Grâce au DMCC, le secteur bénéficie d’un accès privilégié aux décideurs politiques et aux acteurs clés, affirme Anthony Peter, qui met en exergue l’importance du rôle que joue le président du DMCC, Ahmed Bin Sulayem.

Anvers n’est pas le seul centre à considérer Dubaï comme un concurrent. La capacité de la ville émiratie à proposer une ouverture sur la Chine et l’Extrême-Orient risque de détourner une partie de l’activité de Hong Kong.
Anshul Gandhi fait la liste des raisons pour lesquelles cela pourrait se produire. « Les tensions géopolitiques existaient avant la Covid-19, note-t-il.
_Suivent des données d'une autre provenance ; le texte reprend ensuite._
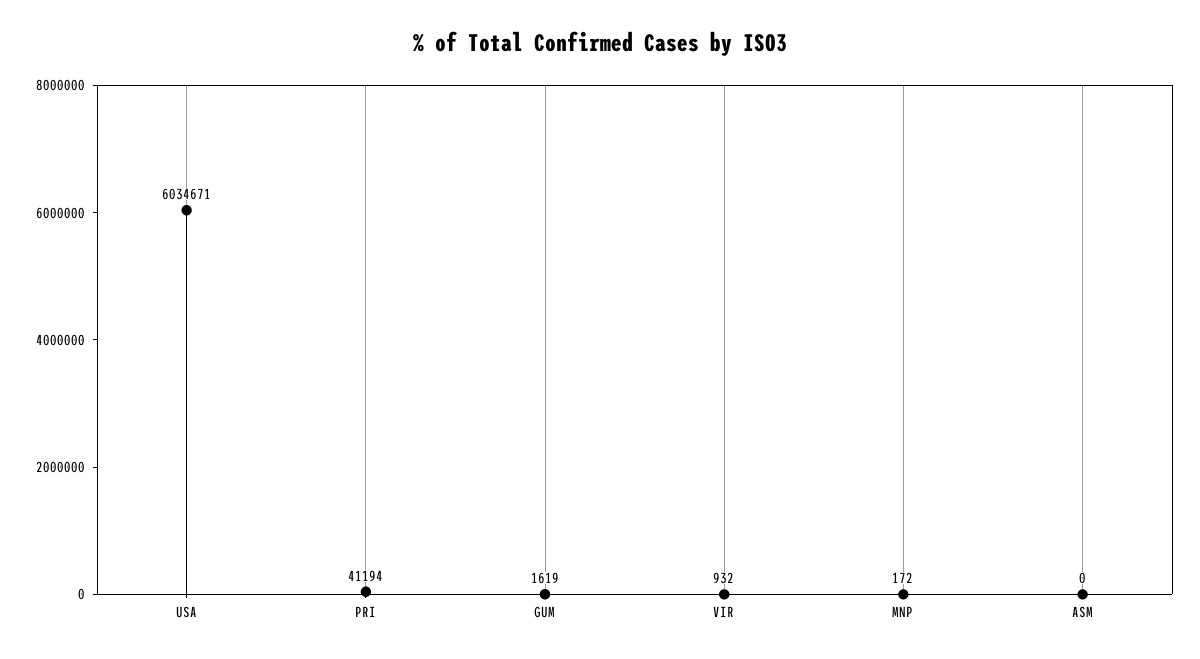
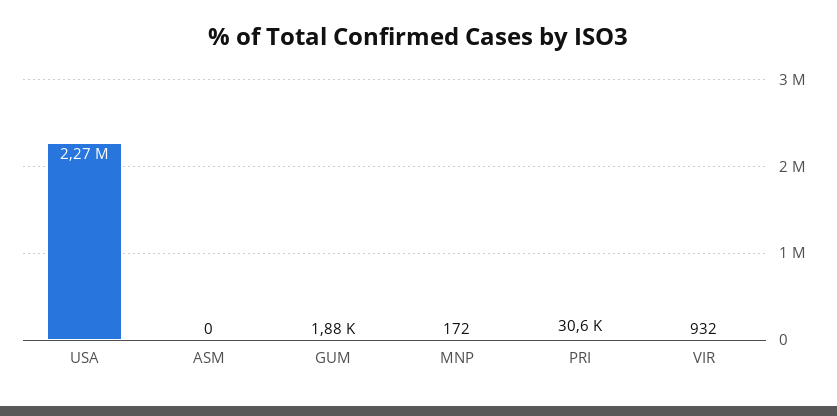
USA: 6034671 -> 2270000
PRI: 41194 -> 30600
GUM: 1619 -> 1880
Avec les manifestations à Hong Kong, la politique gouvernementale pendant la pandémie et, maintenant, la crise économique, beaucoup jugent préférable de se concentrer sur une ville comme Dubaï. »
Sanjay Kothari affirme cependant que l’activité à Hong Kong est pour l’heure plutôt calme, étant donné les difficultés du marché chinois. « Lorsque la Chine se reprendra, Hong Kong deviendra indispensable en raison de sa proximité et de ses liens avec la Chine continentale », affirme-t-il.
Quoi qu’il en soit, la plupart des acteurs s’attendent à ce que Dubaï joue un rôle dans l’approvisionnement de tous les grands marchés, comme en témoignent la croissance de son marché du diamant taillé et l’installation du salon Jewellery, Gem and Technology (JGT) dans la ville.
Une expansion industrielle
La volonté de faciliter les affaires est visible partout aux Émirats arabes unis. Elle émane de la famille royale, dont Anshul Gandhi affirme qu’elle a été très visionnaire dans sa décision d’investir dans les infrastructures.
Cette volonté continue de motiver le DMCC, qui cherche à appliquer son succès dans le secteur du diamant à d’autres domaines tels que le café, l’eau, les cryptomonnaies et l’intelligence artificielle (IA). Le centre maintient ses perspectives de croissance dans les diamants et cherche à améliorer le commerce des diamants taillés, ainsi que les segments périphériques comme les diamants synthétiques, les pierres de couleur et les perles, a déclaré un porte-parole du DMCC. Le DMCC prévoit également de lancer prochainement son Centre d’Innovation du Luxe qui, selon son porte-parole, aidera ses membres à s’améliorer dans des domaines tels que la provenance, la traçabilité et la technologie.

Cette ambition était clairement visible lors de la Dubai Diamond Week, au cours de laquelle s’est tenue la Dubai Diamond Conference, le salon JGT et la réunion plénière annuelle du KP, présidée par les Émirats arabes unis, Bin Sulayem en assurant la représentation pour la deuxième année consécutive.
Ces nombreux facteurs témoignent de la position toujours plus importante de Dubaï, tant au sein de l’industrie du diamant qu’en tant que plaque tournante du commerce en général, ce qui incite davantage les entreprises et leurs employés à s’y implanter.
« La ville dégage une énergie extrêmement dynamique, fait remarquer Adam Schulman. Il s’y passe toujours quelque chose de nouveau, d’inventif et d’intéressant. »
Image principale : Miguel Vemba, directeur d’Endiama, donne une conférence sur le thème : « Tracer la voie de l’Angola dans le nouveau paradigme mondial » lors de la Dubai Diamond Conference 2024 (Dubai Multi Commodities Center (DMCC)).